Tuesday, December 23, 2008

The Evergreen Grove - Lesson Three

They still stand, just south of the middle stoplight in Pratt, America, along Highway 54, this grove of evergreen trees. Years ago, I wrote about the lesson I learned from the trees, about their glorious diversity, back when they each wore a different color of Christmas lights. And about how, even wearing different colors, in different species, and with different shapes, they all looked to the same sun for light, and how their roots, intertwined, helped them to hold each other up. About how humans could take a lesson from this grove of trees.

But things change, as things must, with the passing of time. Two of the trees are gone now, lost I think in 2001, when we lost two other towering symbols. Their circle is broken, their underground support network weakened. Two new trees, not evergreens, have been planted. And they no longer wear colorful lights; they are all now tastefully adorned with white.

We can see two kinds of lessons in these changes to the evergreen grove. On the one hand, we can say that the breaking in the circle symbolizes the breach of trust in America since 9-11, the demolishing of our invincibility, the weakening of our global leadership. The planting of new, non-evergreens could say that evergreens are out of fashion, like patriotism, responsibility for one’s actions, word bonds, or professing one’s faith, killed by political correctness. The white lights could simply mean that it’s cheaper for the city to only maintain one color of light, city-wide. Or it could stand for the homogenization of our culture, where instead of celebrating our diversity, we elevate minority viewpoints while stifling, even silencing, the majority. It could mean that we have lost America in the fashionable trend not to expect diverse groups to assimilate, but are instead encouraging them to remain separate, isolated, in their ethnic pride. It could symbolize the fact that, in much of America today, there are no wrong answers, everyone is right, no one loses, children must be passed to the next grade to preserve their self-esteem, no matter whether or not they understand what they need to know to survive in life. It could mean that it’s no longer a grove of Christmas trees, but a group of “holiday symbols.”

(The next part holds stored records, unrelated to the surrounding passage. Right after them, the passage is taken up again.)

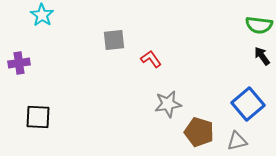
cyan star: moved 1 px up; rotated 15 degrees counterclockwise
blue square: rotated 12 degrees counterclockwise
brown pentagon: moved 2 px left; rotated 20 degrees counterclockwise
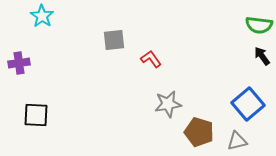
cyan star: moved 1 px down
black square: moved 2 px left, 2 px up
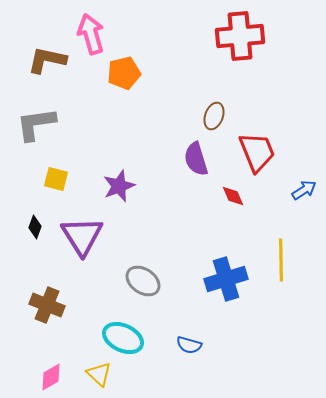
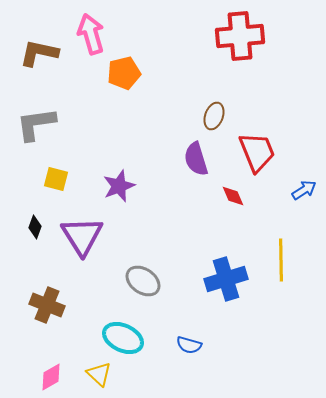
brown L-shape: moved 8 px left, 7 px up
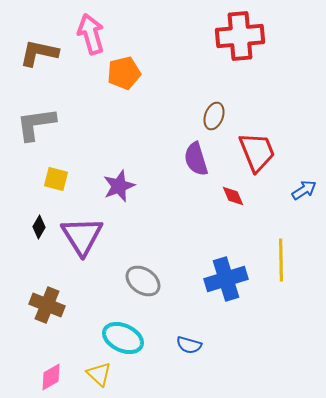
black diamond: moved 4 px right; rotated 10 degrees clockwise
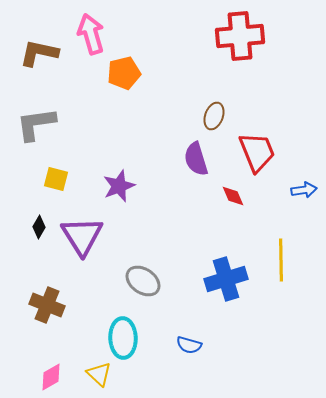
blue arrow: rotated 25 degrees clockwise
cyan ellipse: rotated 63 degrees clockwise
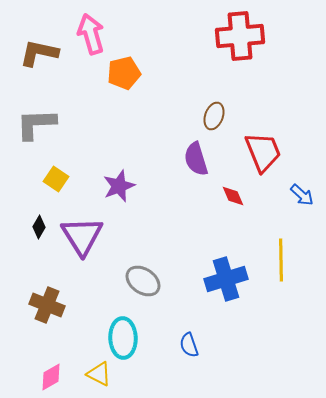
gray L-shape: rotated 6 degrees clockwise
red trapezoid: moved 6 px right
yellow square: rotated 20 degrees clockwise
blue arrow: moved 2 px left, 5 px down; rotated 50 degrees clockwise
blue semicircle: rotated 55 degrees clockwise
yellow triangle: rotated 16 degrees counterclockwise
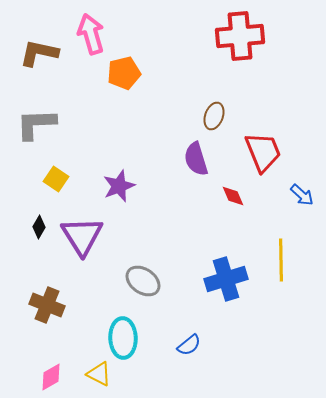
blue semicircle: rotated 110 degrees counterclockwise
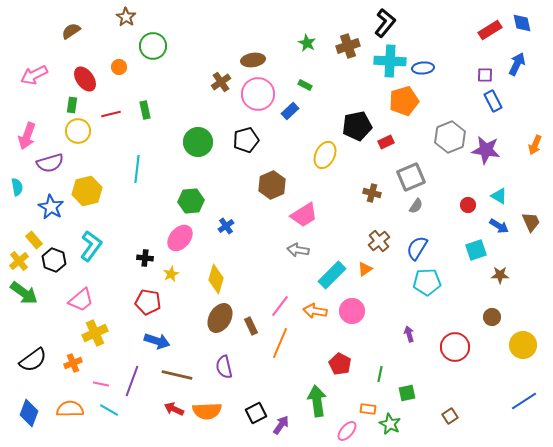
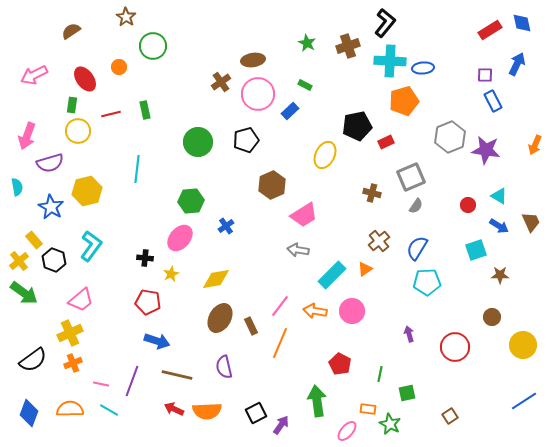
yellow diamond at (216, 279): rotated 64 degrees clockwise
yellow cross at (95, 333): moved 25 px left
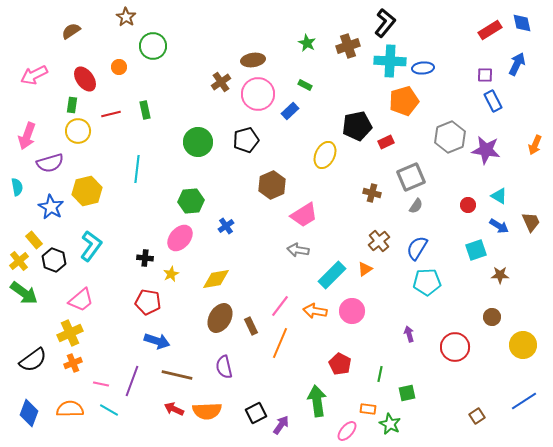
brown square at (450, 416): moved 27 px right
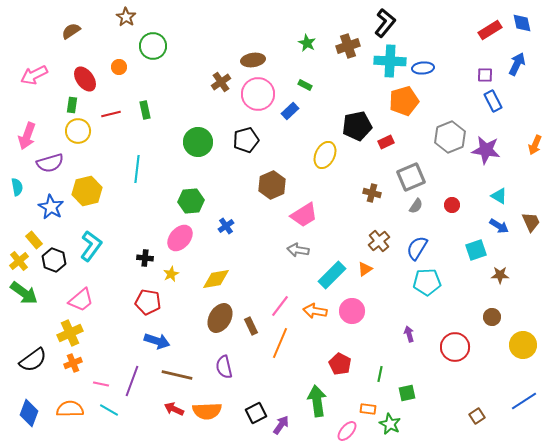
red circle at (468, 205): moved 16 px left
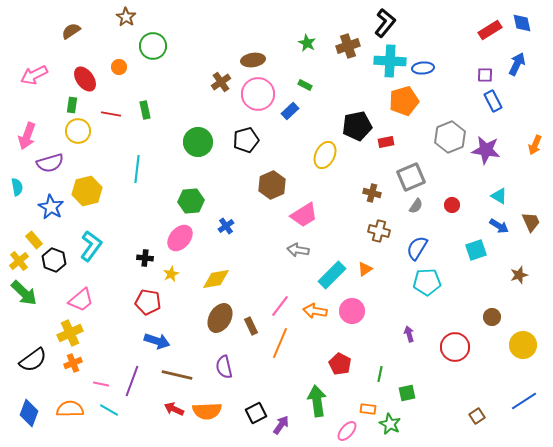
red line at (111, 114): rotated 24 degrees clockwise
red rectangle at (386, 142): rotated 14 degrees clockwise
brown cross at (379, 241): moved 10 px up; rotated 35 degrees counterclockwise
brown star at (500, 275): moved 19 px right; rotated 18 degrees counterclockwise
green arrow at (24, 293): rotated 8 degrees clockwise
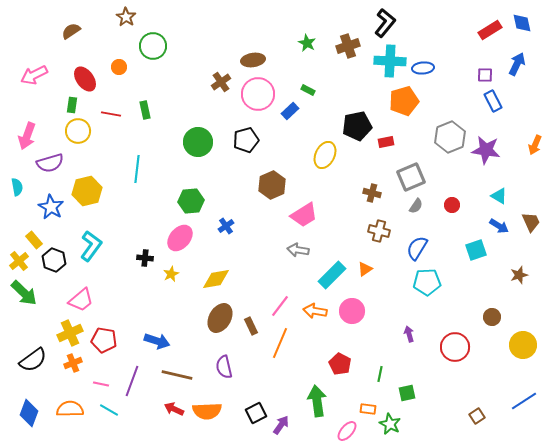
green rectangle at (305, 85): moved 3 px right, 5 px down
red pentagon at (148, 302): moved 44 px left, 38 px down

On the other hand, the positive hand, the grove could teach us that change is inevitable, that torches must pass to new and different generations, and that there is beauty in that passing. The gaps in the grove might tell us that, though some of them fell, the grove itself remained, roots strong, still surviving and overcoming, much like America after 9-11. The single color could mean that, in America today, or perhaps very soon, people will indeed, in the words of Martin Luther King, Jr., “be judged not by the color of their skin, but by the content of their character.” It could mean that we no longer see colors, but simply people.

The grove could teach us that both lessons are true in different ways. The America of today, six years after 9-11, is no longer solidly behind the war on terrorism. Yet, due to those terrorist attacks, we are suspicious of those different from ourselves. Economic pressures and modern life shows us in graphic ways every day that there are indeed wrong answers, there are winners and losers, and that some do fail at tasks they have attempted. Yet, America is like any family: when times are good, or at least, average, we squabble, quibble, whine and fuss. But when someone or something threatens that family, the family is as unified as a herd of musk ox, forming a circle with the weaker ones in the center and the rest of the herd facing the threat with horns and hoofs. Though we fear those different from ourselves, we take the chance to get to know them, help them if they need it, and they in turn help others. Our attitude of no wrong answers is simply a path we have taken in an attempt to overcome the law of nature that only the strong survive. Without giving Him credit, we are exemplifying, though perhaps in a flawed way, the essence of the nature of the Christian God, that He is not willing that any should perish.

That evergreen grove has been around for a long, long time. I’m sure others have gleaned wisdom from the branches, and that it will be there to teach for many years to come, even if it changes from an evergreen to a deciduous or mixed grove. And maybe that it its greatest lesson: that it endures no matter what life and humans throw at it. Lights or not, it is beautiful. Christmas, Hanukkah, Kwanza, Ramadan—whatever holiday, it celebrates with dignity. Maybe we really do need to learn the lesson of the evergreen grove.